The pork belly looked spectacular and was delivered in four square-based pieces thicker than I have ever been served before. The reason that my hand wash was unnecessary was that they were impossible to pick up using chopsticks so my fingers were employed again. I am sure that I could have eaten them in the traditional Chinese manner had they not been overdone. It seemed as though the belly had been cut into segments before being heated, or probably re-heated, meaning that they were fairly solid rather than tender and unctuous. They were very tasty and the crackling on top was light and crispy but the overcooking let the dish down. I held each piece by the crackling part and ate them from the bottom up. Once I had bitten into the meat part the inside was just right so why they didn’t cook the meat in one piece and then cut it into four is beyond me.

When the starter was delivered to the table I had informed the waiter that I was in no hurry and to give me a break between this and the main course. The interval enabled me to tackle the remaining edamame pods and mess up the second napkin even more. After just the right amount of time the waiter asked if I was ready for the main dish of Crispy Shredded Chilli Beef and I said that I was. When I had ordered this I was asked if I would like steamed rice or vegetables. I chose the former and a couple of minutes later the ensemble arrived along with a second half of beer.

The beef came on a bed of tomato, chilli and garlic along with onions and dried chillis, which I was advised by the waiter to approach with caution as they were very potent. As someone who will do whatever I am told not to, I took a small bite from one of the dried chillis and became so grateful that I had ordered the water. I am no wimp when it comes to hot food but this was off the scale so, discretion being the better part of valour, I decided to leave them at the side of the plate. I once again had a suspicion that the dish had been cooked some time earlier and re-heated as the beef was nothing like crispy and was, once again, simply an overcooked dish.  Its flavour was a bit sweet and sourish, the dried peppers being the only thing to separate it from the run of the mill version.

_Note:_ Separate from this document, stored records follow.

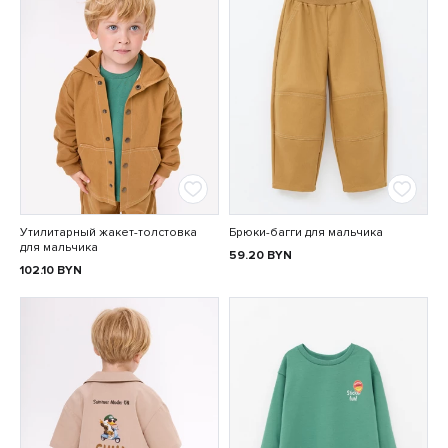
Утилитарный жакет-толстовка
Брюки-багги для мальчика
для мальчика
59.20
BYN
102.10
BYN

I am sorry to be so critical but this is not a cheap place to eat and, after reading the ‘Our Story’ section of their website, I would have expected something a little more inspired. The front of house staff were impeccably mannered and very pleasant, although the same could not be said for those working in the kitchen from which came the sound of a continuous argument raging the whole time I was there. I had visions of the oriental versions of Gordon Ramsey and Marco Pierre White having an ‘artistic difference’ regarding some ingredient or another. I may not have been too wide of the mark as, when I asked the waiter what the kerfuffle was about he said that they were developing a new menu. I think that they should get the current one right before moving on.

The expense was increased not only by the two halves of lager and the edamame beans, which I suspected were not included, but the steamed rice also came as an extra. This meant that, with the discretional 10% service charge added, the bill for the £22.50 two-course lunch option came to £35.20. Three courses would have cost an extra five pounds. There is also a Dim Sum Lunch available with two dishes being £13, three dishes £18 and four £22. I prefer to share dim sum which is why I went for the more conventional option.

I must say that I was disappointed with the food mainly because it was so nearly right but not of the quality for this price range, although the rest of the experience was very pleasant. Sadly the tatau for me was of the wrong kind.